Campus censorship is not above debate
No More Page 3 are at the forefront of calling for censorship at the University of Nottingham, but they still refuse to debate.
This Friday, 7 March, spiked is kicking off its Down With Campus Censorship! campaign with a debate at the University of Nottingham. Here, the debate’s organiser, Nottingham student Robert Smith, reports on the perils of getting feminists to participate.
Any student who has ever organised an event on campus, particularly of the political variety, will know it is a task that requires time, effort, and a little careful diplomacy. Dealing with complaints from a local UKIP or Green Party activist, upset they weren’t invited to speak, is but one example.
However, in the course of organising a debate on campus censorship at the University of Nottingham, in partnership with spiked, I have come across three distinct obstacles: the very use of the word ‘censorship’, the association of the debate with spiked, and the lack of female representation on the panel.
The proposed title, ‘Time to end campus censorship?’, has understandably ruffled the feathers of those who don’t think censorship is taking place on campus. What they fail to realise is that – like a motion used by the Nottingham Debating Union last year, ‘This house regrets Thatcherism’ – the title is a starting point, a position which is put up on a pedestal so it can be agreed with, disagreed with, challenged, and criticised in equal measure.
From the start, my intention has been to promote an open, varied and nuanced discussion. Yes, the association of the debate with a magazine that touts a ‘no ifs, no buts’ approach to free speech may influence how the debate is framed, but numerous debates have taken place at Nottingham with less-than-neutral backing before: the Labour society hold a regular ‘Drink and Debate’ event, the Conservatives hold ‘Port and Policy’, and UoN Feminists run regular discussions on student radio.
All of these debates should be welcomed. Open discourse, even if it is backed by groups with certain agendas, is what differentiates a society like ours from those which are more secretive, corrupt and restricted.
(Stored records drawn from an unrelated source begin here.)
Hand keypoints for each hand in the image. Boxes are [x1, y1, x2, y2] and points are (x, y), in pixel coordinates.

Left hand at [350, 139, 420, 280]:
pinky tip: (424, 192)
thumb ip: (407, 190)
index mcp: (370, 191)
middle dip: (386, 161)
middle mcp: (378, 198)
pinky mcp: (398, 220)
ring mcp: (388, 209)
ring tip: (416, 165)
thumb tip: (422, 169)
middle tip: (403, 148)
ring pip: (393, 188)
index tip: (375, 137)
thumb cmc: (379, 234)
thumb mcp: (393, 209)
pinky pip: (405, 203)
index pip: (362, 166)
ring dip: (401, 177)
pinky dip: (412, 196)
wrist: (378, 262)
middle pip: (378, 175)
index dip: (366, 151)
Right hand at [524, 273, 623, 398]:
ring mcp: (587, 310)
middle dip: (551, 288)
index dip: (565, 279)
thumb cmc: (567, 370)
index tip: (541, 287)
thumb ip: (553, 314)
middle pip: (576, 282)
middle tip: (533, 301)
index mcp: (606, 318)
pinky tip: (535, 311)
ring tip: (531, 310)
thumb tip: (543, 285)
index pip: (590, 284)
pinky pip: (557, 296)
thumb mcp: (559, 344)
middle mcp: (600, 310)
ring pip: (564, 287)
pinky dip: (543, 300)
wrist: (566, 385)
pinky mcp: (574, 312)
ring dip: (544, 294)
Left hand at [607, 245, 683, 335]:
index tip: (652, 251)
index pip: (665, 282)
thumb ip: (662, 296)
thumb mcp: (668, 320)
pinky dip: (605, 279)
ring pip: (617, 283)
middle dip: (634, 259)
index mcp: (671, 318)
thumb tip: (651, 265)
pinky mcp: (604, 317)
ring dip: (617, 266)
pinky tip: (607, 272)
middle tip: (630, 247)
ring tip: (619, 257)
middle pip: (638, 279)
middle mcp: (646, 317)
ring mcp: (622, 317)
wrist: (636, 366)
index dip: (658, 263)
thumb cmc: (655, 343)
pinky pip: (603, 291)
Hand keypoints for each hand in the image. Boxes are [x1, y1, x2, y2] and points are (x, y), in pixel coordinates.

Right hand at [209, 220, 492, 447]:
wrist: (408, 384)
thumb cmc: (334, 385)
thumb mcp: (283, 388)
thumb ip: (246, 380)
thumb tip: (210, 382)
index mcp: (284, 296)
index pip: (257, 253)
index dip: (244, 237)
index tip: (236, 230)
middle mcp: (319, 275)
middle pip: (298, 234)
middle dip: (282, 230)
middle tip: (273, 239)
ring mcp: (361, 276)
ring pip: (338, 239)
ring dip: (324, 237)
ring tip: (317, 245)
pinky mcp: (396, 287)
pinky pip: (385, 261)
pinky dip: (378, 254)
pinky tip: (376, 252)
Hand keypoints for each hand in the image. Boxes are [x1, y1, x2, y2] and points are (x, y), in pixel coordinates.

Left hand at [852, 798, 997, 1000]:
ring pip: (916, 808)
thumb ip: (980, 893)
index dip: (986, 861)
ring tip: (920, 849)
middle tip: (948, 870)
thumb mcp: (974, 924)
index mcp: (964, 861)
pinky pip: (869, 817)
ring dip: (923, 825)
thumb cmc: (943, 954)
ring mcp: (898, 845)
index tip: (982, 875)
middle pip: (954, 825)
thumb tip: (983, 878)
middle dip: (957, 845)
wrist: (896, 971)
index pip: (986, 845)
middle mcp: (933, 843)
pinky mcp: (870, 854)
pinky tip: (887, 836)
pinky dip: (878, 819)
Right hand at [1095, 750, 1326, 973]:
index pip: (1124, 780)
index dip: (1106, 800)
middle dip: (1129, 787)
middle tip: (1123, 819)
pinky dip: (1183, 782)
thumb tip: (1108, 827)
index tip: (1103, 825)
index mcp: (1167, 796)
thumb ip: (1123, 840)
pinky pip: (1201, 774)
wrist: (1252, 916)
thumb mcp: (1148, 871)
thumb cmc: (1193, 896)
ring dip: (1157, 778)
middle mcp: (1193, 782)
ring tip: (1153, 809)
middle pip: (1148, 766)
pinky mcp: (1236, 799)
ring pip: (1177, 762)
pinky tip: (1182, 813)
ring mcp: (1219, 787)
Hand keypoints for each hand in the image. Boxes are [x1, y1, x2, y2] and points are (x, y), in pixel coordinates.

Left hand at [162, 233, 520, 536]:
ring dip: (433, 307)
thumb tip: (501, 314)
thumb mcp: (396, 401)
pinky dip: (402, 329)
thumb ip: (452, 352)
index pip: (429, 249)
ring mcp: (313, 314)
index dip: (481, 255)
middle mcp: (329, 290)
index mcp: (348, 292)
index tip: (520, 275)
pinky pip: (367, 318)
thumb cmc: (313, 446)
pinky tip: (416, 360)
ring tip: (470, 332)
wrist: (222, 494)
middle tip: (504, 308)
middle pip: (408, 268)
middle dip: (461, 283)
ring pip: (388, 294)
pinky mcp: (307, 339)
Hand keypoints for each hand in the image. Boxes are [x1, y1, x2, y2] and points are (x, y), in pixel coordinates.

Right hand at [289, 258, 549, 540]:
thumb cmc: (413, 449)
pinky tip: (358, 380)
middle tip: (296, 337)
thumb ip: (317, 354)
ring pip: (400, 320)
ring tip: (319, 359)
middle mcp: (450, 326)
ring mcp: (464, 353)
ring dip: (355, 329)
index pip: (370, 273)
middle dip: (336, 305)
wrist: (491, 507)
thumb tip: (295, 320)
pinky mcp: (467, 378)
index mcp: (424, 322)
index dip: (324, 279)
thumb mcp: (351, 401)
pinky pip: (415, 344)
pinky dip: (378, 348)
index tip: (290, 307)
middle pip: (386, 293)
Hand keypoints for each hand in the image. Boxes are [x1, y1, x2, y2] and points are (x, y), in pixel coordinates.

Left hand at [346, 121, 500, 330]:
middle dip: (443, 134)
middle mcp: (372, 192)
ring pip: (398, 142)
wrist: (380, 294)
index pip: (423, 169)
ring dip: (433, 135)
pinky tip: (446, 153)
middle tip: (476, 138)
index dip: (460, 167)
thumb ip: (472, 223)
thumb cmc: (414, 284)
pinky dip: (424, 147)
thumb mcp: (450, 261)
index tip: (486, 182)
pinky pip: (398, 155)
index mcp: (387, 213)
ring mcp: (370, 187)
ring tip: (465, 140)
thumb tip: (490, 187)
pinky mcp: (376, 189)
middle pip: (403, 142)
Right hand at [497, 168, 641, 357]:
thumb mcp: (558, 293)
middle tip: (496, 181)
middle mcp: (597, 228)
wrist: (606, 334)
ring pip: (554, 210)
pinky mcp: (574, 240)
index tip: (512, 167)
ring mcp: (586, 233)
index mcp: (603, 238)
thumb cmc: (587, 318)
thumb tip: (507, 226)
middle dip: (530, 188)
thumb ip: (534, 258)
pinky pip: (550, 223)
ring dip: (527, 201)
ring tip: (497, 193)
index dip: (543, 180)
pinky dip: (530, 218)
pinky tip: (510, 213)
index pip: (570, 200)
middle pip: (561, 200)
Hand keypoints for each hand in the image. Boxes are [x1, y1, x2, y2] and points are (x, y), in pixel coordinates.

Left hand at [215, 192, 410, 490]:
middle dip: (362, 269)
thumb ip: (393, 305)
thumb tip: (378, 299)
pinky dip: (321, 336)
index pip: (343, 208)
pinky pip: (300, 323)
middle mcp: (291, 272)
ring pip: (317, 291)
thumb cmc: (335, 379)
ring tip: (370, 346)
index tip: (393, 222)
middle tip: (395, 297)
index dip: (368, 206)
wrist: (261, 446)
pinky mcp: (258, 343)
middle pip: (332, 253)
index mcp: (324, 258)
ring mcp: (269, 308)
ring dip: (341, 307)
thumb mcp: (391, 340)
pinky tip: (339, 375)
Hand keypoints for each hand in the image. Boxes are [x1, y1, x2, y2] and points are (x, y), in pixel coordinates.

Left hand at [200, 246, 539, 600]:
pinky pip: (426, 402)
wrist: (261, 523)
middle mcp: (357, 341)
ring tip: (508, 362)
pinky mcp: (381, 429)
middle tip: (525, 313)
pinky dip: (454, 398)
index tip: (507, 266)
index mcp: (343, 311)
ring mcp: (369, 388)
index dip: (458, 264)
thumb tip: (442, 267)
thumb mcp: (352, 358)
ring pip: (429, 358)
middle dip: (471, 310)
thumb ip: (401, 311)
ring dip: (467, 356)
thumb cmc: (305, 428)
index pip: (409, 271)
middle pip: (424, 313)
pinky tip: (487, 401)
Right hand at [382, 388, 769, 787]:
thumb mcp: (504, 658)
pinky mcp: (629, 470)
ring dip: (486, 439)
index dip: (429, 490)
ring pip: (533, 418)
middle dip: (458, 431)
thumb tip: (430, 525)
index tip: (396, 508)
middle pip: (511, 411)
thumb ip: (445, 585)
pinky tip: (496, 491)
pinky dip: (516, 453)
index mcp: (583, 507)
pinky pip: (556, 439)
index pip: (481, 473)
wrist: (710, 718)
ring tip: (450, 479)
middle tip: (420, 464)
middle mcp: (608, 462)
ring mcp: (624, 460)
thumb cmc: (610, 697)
Those who disagree with the framing of the debate are welcome to come along and tell us why we’re wrong; they can even pull funny faces when Tom Slater, who will be representing spiked at the debate, is preaching the values of free speech.
The criticism of the debate’s all-male panel from feminist-leaning students is almost not worth addressing, especially as the full panel was still clearly ‘to be confirmed’. Nonetheless, it is worth pointing out that the debate is primarily about free speech and censorship. The priority is to have a balanced ‘pro-ban vs anti-ban’ line-up, rather than a ‘male vs female’ or ‘feminist vs anti-feminist’ one. People should be treated as absolute equals; there’s no room for ‘token’ panelists in a grown-up debate.
However, given that a campaign to ban the Sun and the Daily Star from Nottingham’s campus shops is currently under way, under the banner of the feminist No More Page 3 campaign group, I accept that an all-male panel, or one which excluded feminists altogether, would be unbalanced and ineffective. But this is precisely why I have been in contact with female and feminist speakers from the outset. A few feminist speakers, willing to argue that banning Page 3 is an essential step to gender equality and put me in my place for daring to suggest it is ‘censorship’, would be welcome. Unfortunately, those I have invited to speak have been too concerned about the wording of the title of the debate and the motivations of other associated groups to participate.
In response to my invitation, a prominent member of the national No More Page 3 campaign commented that ‘No More Page 3 would be unlikely to host or sponsor a debate about Page 3’; instead they would have preferred a ‘seminar’. It’s quite clear what a ‘seminar’ would entail. If I had wanted to stage a one-sided sermon or a call-to-arms rally I would have organised one. Instead, my intention is to host a balanced dialogue where the side making the most convincing case will come out on top.
The unwillingness of some students at Nottingham even to acknowledge that there are two sides to the campus censorship debate proves that this is a debate that needs to be had.
Robert Smith is a writer based in London.